*TEXT SECTION*.

=== Section Start ===

Pular para o conteúdo principal

vector_avg aggregate function

Applies to: check marked yes Databricks Runtime 18.1 and above

Computes the element-wise average of vectors in an aggregate. Returns a vector where each element is the arithmetic mean of the corresponding elements across all input vectors.

Syntax

vector_avg(vectors) [FILTER ( WHERE cond ) ]

Arguments

  • vectors: A column of ARRAY<FLOAT> expressions representing vectors. All vectors must have the same dimension.
  • cond: An optional boolean expression filtering the rows used for aggregation.

Returns

An ARRAY<FLOAT> value with the same dimension as the input vectors. Each element in the result is the average of the corresponding elements across all input vectors.

NULL values and non-NULL vectors containing a NULL element are ignored in the aggregation. Returns NULL if all values in the group are invalid. Returns an empty array [] if all input vectors are empty.

=== Section End ===

*BRIEF 1*. Reproduce the passage of the vector_avg documentation starting at "An ARRAY<FLOAT> value" and ending at "average of the corresponding elements across all input vectors.".
*BRIEF 2*. According to the vector_avg documentation, why does the function return NULL for a group whose rows are all NULL or all contain a NULL element? Answer in one to three sentences.
*BRIEF 3*. Write the next part of the vector_avg documentation, picking up after its final sentence.

*DATASET*.
=== Section Start ===

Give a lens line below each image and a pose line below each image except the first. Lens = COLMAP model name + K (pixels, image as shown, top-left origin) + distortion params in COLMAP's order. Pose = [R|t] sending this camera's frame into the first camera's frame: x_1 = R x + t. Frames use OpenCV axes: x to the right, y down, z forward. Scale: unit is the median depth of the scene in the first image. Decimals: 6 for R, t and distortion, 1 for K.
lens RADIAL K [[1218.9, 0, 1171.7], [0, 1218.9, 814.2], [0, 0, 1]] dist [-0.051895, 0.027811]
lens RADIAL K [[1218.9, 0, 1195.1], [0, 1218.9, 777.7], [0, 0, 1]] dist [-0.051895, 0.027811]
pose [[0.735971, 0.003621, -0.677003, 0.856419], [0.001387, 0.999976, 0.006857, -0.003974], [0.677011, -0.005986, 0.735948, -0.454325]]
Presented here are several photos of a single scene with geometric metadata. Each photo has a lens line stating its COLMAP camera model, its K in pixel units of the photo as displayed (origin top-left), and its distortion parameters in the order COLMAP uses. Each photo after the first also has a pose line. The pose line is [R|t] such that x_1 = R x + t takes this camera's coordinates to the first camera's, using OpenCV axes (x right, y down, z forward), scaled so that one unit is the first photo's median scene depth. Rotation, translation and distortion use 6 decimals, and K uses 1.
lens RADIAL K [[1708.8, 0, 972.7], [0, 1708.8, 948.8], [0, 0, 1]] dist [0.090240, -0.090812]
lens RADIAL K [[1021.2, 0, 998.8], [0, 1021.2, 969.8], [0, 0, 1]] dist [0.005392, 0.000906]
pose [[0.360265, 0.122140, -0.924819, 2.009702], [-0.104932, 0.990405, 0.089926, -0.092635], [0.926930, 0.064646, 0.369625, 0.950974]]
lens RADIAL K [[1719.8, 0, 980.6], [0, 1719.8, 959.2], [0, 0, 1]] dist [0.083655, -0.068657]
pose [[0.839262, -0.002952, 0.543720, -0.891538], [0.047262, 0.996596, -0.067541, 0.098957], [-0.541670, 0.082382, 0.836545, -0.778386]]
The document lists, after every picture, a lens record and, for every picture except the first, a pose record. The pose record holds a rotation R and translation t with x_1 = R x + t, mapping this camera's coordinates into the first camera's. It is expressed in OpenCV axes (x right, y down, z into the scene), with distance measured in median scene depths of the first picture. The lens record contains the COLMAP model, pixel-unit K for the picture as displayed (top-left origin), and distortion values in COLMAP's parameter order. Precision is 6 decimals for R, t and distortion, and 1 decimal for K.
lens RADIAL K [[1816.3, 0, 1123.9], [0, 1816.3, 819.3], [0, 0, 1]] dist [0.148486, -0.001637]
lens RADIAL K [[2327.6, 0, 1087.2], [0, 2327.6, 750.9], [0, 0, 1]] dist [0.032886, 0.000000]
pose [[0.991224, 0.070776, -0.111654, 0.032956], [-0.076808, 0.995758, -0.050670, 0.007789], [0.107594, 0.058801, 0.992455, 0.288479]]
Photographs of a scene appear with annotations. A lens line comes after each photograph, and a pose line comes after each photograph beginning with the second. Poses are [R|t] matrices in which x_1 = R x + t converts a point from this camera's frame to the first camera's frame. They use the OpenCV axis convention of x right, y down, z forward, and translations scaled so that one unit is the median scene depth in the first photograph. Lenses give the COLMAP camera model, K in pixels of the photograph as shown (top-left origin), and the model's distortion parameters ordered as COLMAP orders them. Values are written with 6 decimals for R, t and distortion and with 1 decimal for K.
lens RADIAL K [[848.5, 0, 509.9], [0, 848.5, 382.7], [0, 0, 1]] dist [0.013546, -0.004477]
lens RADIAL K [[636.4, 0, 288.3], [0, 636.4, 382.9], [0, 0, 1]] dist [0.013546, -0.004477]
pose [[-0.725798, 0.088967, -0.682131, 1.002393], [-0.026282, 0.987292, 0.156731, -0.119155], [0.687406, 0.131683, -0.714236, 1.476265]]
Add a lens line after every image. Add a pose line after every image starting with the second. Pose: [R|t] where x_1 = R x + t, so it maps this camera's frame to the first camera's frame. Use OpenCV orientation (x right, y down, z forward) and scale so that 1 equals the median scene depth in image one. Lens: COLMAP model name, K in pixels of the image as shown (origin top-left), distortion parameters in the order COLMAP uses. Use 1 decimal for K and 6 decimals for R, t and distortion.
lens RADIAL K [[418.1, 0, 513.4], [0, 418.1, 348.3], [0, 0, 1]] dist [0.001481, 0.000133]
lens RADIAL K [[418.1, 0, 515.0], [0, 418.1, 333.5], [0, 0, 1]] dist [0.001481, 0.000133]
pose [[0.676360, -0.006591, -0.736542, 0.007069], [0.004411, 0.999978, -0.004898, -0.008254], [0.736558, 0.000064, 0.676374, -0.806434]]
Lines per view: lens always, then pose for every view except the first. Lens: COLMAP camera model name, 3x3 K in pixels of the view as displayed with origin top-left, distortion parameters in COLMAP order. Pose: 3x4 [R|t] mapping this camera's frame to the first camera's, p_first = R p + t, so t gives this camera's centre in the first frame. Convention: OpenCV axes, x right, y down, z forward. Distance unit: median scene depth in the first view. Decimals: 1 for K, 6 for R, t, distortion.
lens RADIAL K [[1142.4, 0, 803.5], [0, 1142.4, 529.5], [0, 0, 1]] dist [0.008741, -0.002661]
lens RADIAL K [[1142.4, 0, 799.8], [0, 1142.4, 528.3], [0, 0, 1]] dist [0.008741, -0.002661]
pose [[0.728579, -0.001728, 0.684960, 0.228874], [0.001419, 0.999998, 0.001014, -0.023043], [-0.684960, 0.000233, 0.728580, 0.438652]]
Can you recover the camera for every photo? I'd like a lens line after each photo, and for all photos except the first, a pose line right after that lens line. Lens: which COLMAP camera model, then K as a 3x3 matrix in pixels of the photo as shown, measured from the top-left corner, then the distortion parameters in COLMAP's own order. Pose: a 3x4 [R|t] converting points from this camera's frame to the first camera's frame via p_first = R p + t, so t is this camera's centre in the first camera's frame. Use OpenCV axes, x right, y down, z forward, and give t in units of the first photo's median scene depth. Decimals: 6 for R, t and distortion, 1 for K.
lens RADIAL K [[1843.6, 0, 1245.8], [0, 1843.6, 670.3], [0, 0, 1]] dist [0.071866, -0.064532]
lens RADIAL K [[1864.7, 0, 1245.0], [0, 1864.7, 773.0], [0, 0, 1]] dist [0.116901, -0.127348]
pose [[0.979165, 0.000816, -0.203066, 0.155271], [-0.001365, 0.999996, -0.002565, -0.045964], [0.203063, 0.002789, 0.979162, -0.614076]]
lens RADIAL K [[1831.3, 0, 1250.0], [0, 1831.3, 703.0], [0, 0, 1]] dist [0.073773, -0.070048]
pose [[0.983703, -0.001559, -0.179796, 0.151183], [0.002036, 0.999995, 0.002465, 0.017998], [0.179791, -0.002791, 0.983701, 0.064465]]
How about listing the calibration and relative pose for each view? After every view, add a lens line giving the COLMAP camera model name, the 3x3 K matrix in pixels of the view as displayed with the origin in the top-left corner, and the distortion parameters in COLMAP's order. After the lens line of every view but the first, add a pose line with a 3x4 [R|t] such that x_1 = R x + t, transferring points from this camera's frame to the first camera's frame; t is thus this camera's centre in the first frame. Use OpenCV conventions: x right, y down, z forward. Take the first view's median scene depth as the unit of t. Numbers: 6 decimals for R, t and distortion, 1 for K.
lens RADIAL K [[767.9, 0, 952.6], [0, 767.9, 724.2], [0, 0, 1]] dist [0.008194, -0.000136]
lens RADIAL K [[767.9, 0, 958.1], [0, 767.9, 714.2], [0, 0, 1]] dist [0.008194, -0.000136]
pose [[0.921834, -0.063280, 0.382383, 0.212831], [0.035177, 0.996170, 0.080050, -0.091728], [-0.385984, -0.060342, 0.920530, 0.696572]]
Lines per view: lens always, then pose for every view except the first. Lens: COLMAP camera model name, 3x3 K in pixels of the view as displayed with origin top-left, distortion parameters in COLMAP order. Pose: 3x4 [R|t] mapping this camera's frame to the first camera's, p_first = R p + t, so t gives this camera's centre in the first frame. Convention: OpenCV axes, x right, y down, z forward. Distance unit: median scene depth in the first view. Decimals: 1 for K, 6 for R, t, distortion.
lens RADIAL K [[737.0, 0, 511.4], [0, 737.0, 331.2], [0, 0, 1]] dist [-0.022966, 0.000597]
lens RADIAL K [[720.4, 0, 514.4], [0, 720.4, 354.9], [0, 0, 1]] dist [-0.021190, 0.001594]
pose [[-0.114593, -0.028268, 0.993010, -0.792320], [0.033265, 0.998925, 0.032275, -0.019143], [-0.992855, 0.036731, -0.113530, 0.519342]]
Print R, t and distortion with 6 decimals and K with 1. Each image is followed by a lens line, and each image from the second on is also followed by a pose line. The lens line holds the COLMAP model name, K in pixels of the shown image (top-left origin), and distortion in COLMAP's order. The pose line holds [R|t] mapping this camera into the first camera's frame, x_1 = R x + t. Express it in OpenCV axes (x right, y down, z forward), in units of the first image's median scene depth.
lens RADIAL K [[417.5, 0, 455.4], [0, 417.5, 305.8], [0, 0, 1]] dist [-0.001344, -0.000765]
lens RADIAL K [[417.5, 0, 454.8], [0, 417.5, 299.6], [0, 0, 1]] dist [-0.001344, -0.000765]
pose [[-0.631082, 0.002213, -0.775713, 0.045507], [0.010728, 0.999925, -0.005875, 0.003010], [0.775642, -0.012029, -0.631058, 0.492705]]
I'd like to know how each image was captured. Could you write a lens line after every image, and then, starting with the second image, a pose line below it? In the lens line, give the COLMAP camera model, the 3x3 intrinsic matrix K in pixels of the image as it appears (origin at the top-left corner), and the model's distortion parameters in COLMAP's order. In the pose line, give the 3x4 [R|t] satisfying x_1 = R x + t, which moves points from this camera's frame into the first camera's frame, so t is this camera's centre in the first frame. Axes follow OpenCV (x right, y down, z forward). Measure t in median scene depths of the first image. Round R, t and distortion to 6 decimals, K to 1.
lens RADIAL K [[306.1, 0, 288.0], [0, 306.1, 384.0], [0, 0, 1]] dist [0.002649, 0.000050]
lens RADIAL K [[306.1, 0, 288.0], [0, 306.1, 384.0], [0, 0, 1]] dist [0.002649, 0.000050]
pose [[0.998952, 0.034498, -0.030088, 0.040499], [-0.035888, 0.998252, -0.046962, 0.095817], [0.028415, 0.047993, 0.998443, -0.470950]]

=== Section End ===

*WRITTEN RESPONSE 1*.
An ARRAY<FLOAT> value with the same dimension as the input vectors. Each element in the result is the average of the corresponding elements across all input vectors.

*WRITTEN RESPONSE 2*. NULL values and non-NULL vectors that contain a NULL element are ignored in the aggregation. If every value in the group is invalid in this way, no value is left to average, and the function returns NULL.

*WRITTEN RESPONSE 3*.
Notes

  • Only ARRAY<FLOAT> is supported; other types such as ARRAY<DOUBLE> or ARRAY<DECIMAL> raise an error.
  • All input vectors must have the same dimension; otherwise the function raises VECTOR_DIMENSION_MISMATCH.
  • A non-NULL vector that contains a NULL element is treated as NULL.

Error conditions

Examples

SQL
-- Element-wise average per category (with GROUP BY)
> SELECT category, vector_avg(embedding) AS centroid
FROM vector_data
GROUP BY category
ORDER BY category;
category: A, centroid: [3.0, 6.0, 9.0]
category: B, centroid: [2.0, 4.0, 6.0]

-- Scalar aggregation (no GROUP BY)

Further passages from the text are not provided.